### Required task
Could you convert every one of the lines below into a numbered list, leaving out any blank lines?

Collection entries:
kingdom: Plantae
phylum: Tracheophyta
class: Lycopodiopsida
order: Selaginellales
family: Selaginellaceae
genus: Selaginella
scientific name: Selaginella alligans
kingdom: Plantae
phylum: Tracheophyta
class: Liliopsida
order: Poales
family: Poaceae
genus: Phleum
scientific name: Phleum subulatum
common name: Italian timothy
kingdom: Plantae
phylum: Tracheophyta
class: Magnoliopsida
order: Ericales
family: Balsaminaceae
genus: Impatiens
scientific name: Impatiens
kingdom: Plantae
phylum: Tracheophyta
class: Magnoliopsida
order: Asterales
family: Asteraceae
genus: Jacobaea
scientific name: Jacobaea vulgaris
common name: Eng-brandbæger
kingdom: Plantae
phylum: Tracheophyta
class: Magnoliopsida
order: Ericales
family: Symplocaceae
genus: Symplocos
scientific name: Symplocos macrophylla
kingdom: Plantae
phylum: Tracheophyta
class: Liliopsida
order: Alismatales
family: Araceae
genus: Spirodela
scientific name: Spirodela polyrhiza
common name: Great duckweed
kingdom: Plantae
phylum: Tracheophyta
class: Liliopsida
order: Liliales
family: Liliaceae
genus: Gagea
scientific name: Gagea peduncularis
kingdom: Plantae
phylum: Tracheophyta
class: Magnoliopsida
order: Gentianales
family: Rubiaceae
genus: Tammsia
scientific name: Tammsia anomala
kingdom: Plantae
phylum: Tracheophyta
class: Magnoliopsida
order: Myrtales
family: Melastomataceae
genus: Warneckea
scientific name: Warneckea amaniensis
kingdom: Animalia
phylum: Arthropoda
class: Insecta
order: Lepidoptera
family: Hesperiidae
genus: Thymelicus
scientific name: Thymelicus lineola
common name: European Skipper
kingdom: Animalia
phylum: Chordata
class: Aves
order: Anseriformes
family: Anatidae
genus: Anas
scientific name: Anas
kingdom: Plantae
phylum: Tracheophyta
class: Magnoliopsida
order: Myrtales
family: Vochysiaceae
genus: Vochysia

### Output
1. kingdom: Plantae
2. phylum: Tracheophyta
3. class: Lycopodiopsida
4. order: Selaginellales
5. family: Selaginellaceae
6. genus: Selaginella
7. scientific name: Selaginella alligans
8. kingdom: Plantae
9. phylum: Tracheophyta
10. class: Liliopsida
11. order: Poales
12. family: Poaceae
13. genus: Phleum
14. scientific name: Phleum subulatum
15. common name: Italian timothy
16. kingdom: Plantae
17. phylum: Tracheophyta
18. class: Magnoliopsida
19. order: Ericales
20. family: Balsaminaceae
21. genus: Impatiens
22. scientific name: Impatiens
23. kingdom: Plantae
24. phylum: Tracheophyta
25. class: Magnoliopsida
26. order: Asterales
27. family: Asteraceae
28. genus: Jacobaea
29. scientific name: Jacobaea vulgaris
30. common name: Eng-brandbæger
31. kingdom: Plantae
32. phylum: Tracheophyta
33. class: Magnoliopsida
34. order: Ericales
35. family: Symplocaceae
36. genus: Symplocos
37. scientific name: Symplocos macrophylla
38. kingdom: Plantae
39. phylum: Tracheophyta
40. class: Liliopsida
41. order: Alismatales
42. family: Araceae
43. genus: Spirodela
44. scientific name: Spirodela polyrhiza
45. common name: Great duckweed
46. kingdom: Plantae
47. phylum: Tracheophyta
48. class: Liliopsida
49. order: Liliales
50. family: Liliaceae
51. genus: Gagea
52. scientific name: Gagea peduncularis
53. kingdom: Plantae
54. phylum: Tracheophyta
55. class: Magnoliopsida
56. order: Gentianales
57. family: Rubiaceae
58. genus: Tammsia
59. scientific name: Tammsia anomala
60. kingdom: Plantae
61. phylum: Tracheophyta
62. class: Magnoliopsida
63. order: Myrtales
64. family: Melastomataceae
65. genus: Warneckea
66. scientific name: Warneckea amaniensis
67. kingdom: Animalia
68. phylum: Arthropoda
69. class: Insecta
70. order: Lepidoptera
71. family: Hesperiidae
72. genus: Thymelicus
73. scientific name: Thymelicus lineola
74. common name: European Skipper
75. kingdom: Animalia
76. phylum: Chordata
77. class: Aves
78. order: Anseriformes
79. family: Anatidae
80. genus: Anas
81. scientific name: Anas
82. kingdom: Plantae
83. phylum: Tracheophyta
84. class: Magnoliopsida
85. order: Myrtales
86. family: Vochysiaceae
87. genus: Vochysia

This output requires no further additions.